**ENTRIES SUPPLIED**
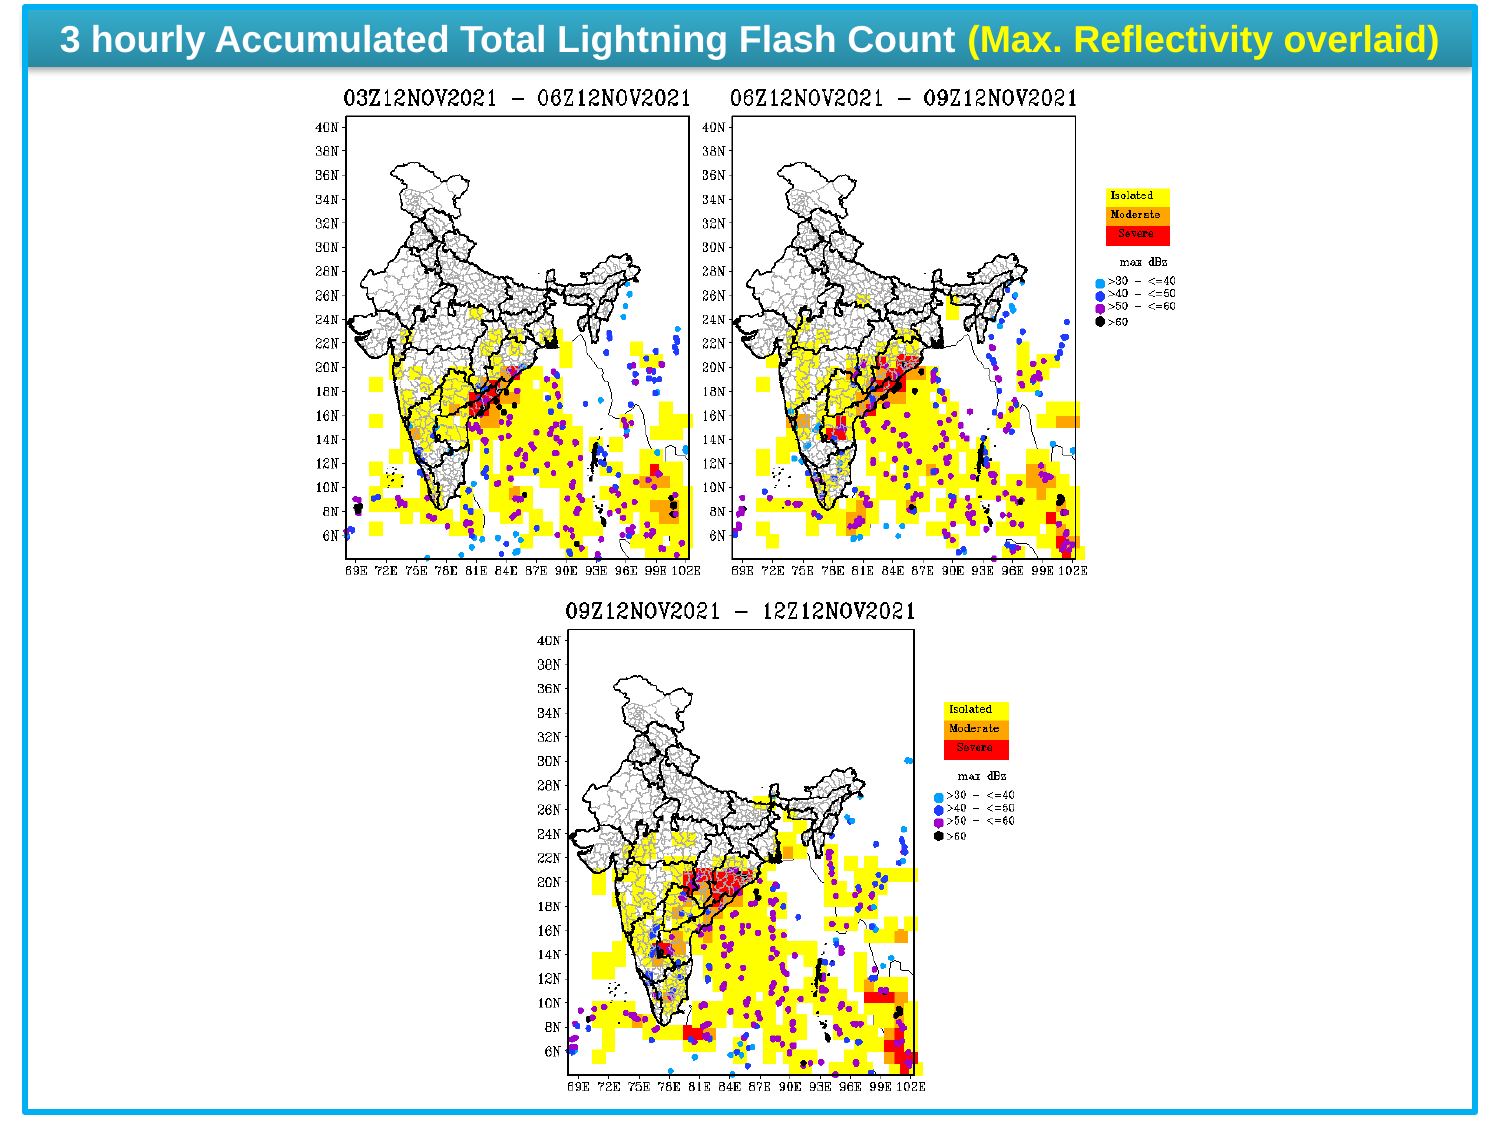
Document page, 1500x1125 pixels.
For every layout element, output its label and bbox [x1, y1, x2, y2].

text_box [23, 5, 1477, 1114]
picture [314, 89, 1176, 1091]
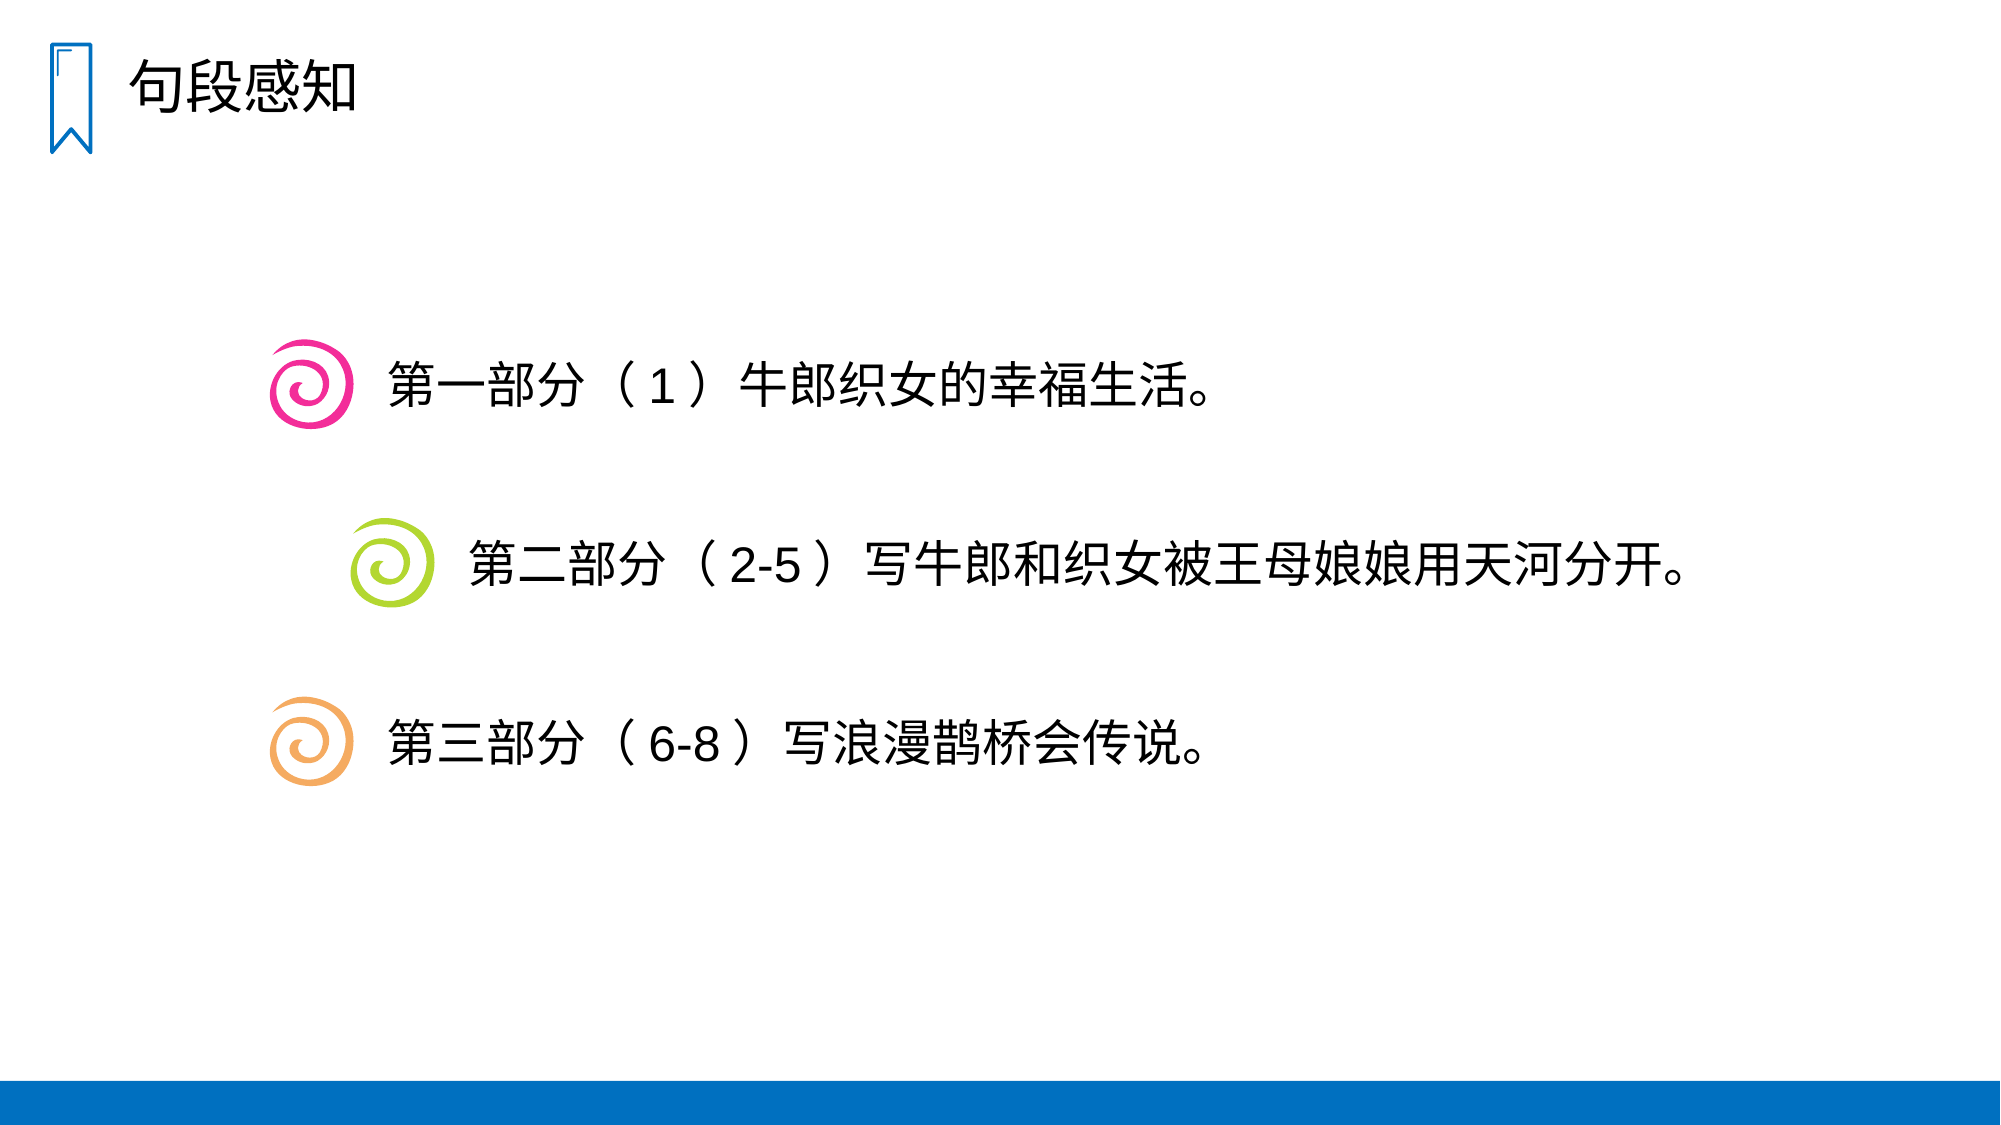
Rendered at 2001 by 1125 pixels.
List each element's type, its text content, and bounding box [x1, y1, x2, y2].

text_box [350, 518, 435, 608]
text_box [269, 339, 354, 430]
text_box 第一部分（1）牛郎织女的幸福生活。 [371, 324, 1347, 443]
text_box 第三部分（6-8）写浪漫鹊桥会传说。 [371, 681, 1378, 801]
text_box [269, 696, 354, 787]
text_box 第二部分（2-5）写牛郎和织女被王母娘娘用天河分开。 [452, 503, 1704, 622]
text_box 句段感知 [112, 42, 375, 128]
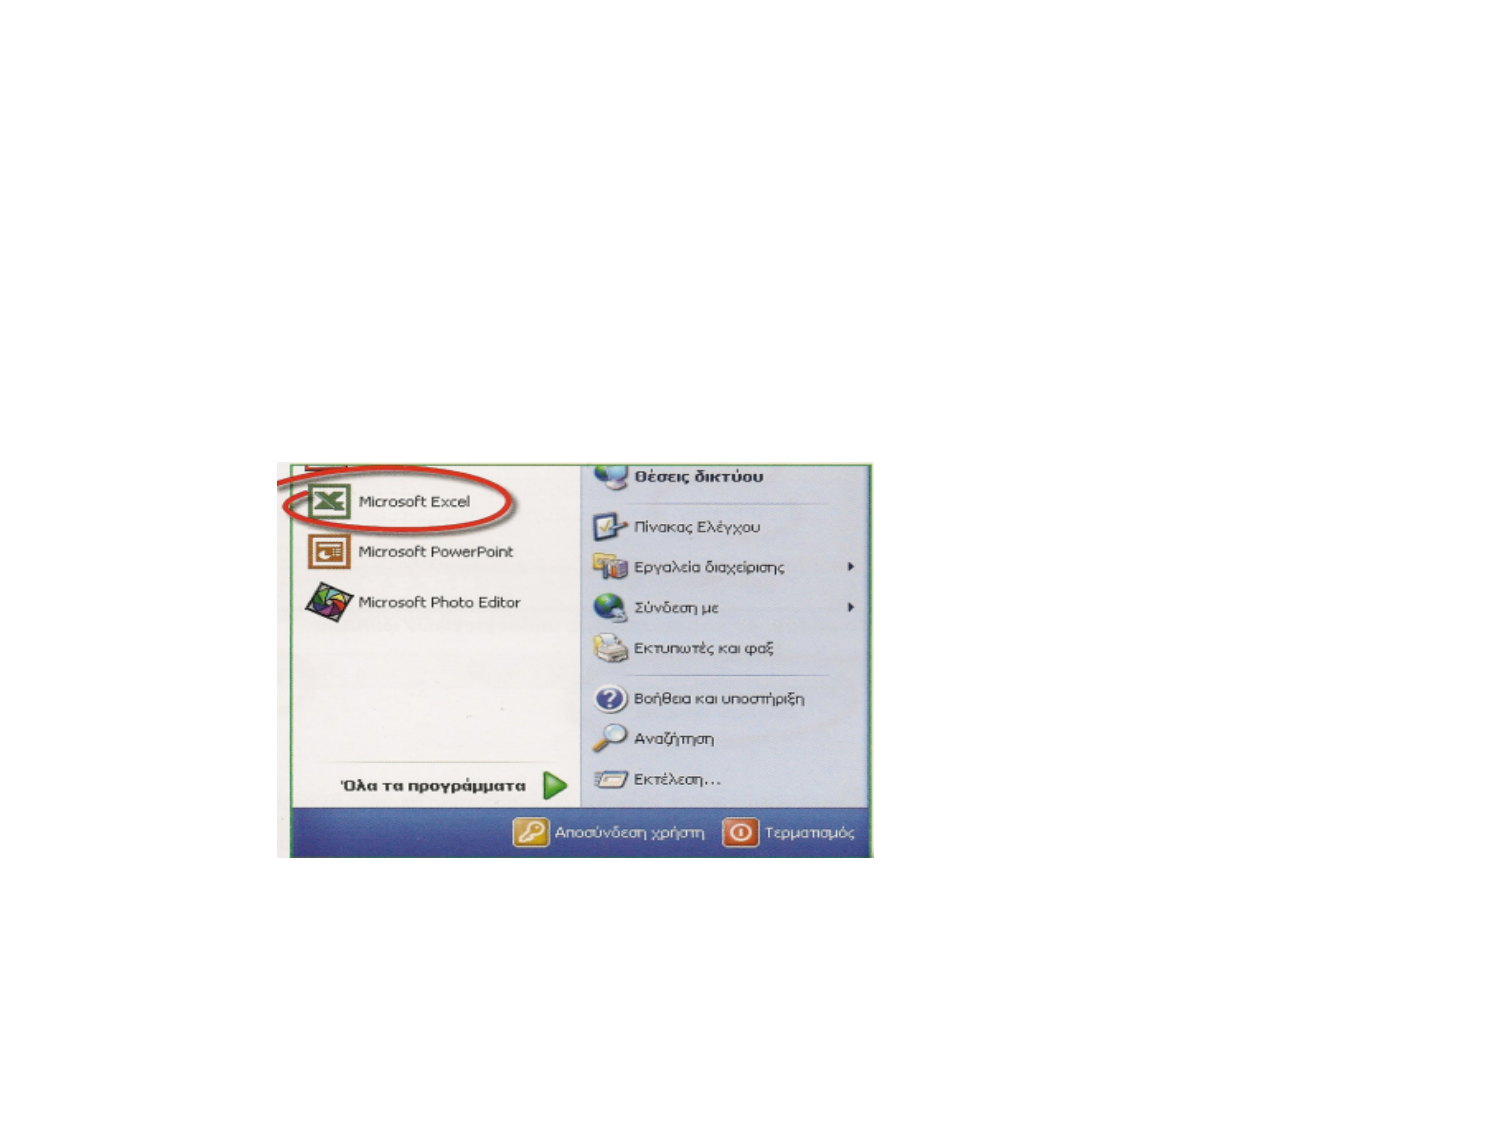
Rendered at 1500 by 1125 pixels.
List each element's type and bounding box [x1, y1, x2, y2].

**WHAT TO PRODUCE**
Output the data above exactly. Drop every picture.

**RESPONSE TO THE EXERCISE**
Document page, 1500x1125 pixels.
For every layout element, output its label and bbox [x1, y1, x2, y2].

text_box [23, 5, 1477, 1114]
picture [314, 89, 1176, 1091]
Rendered at 2001 by 1125 pixels.
List each element's type, its text content, and bounding box [x1, y1, x2, y2].

text_box [350, 518, 435, 608]
text_box [269, 339, 354, 430]
text_box 第一部分（1）牛郎织女的幸福生活。 [371, 324, 1347, 443]
text_box 第三部分（6-8）写浪漫鹊桥会传说。 [371, 681, 1378, 801]
text_box [269, 696, 354, 787]
text_box 第二部分（2-5）写牛郎和织女被王母娘娘用天河分开。 [452, 503, 1704, 622]
text_box 句段感知 [112, 42, 375, 128]
Rendered at 1500 by 1125 pixels.
List each element's type and bounding box [x1, y1, x2, y2].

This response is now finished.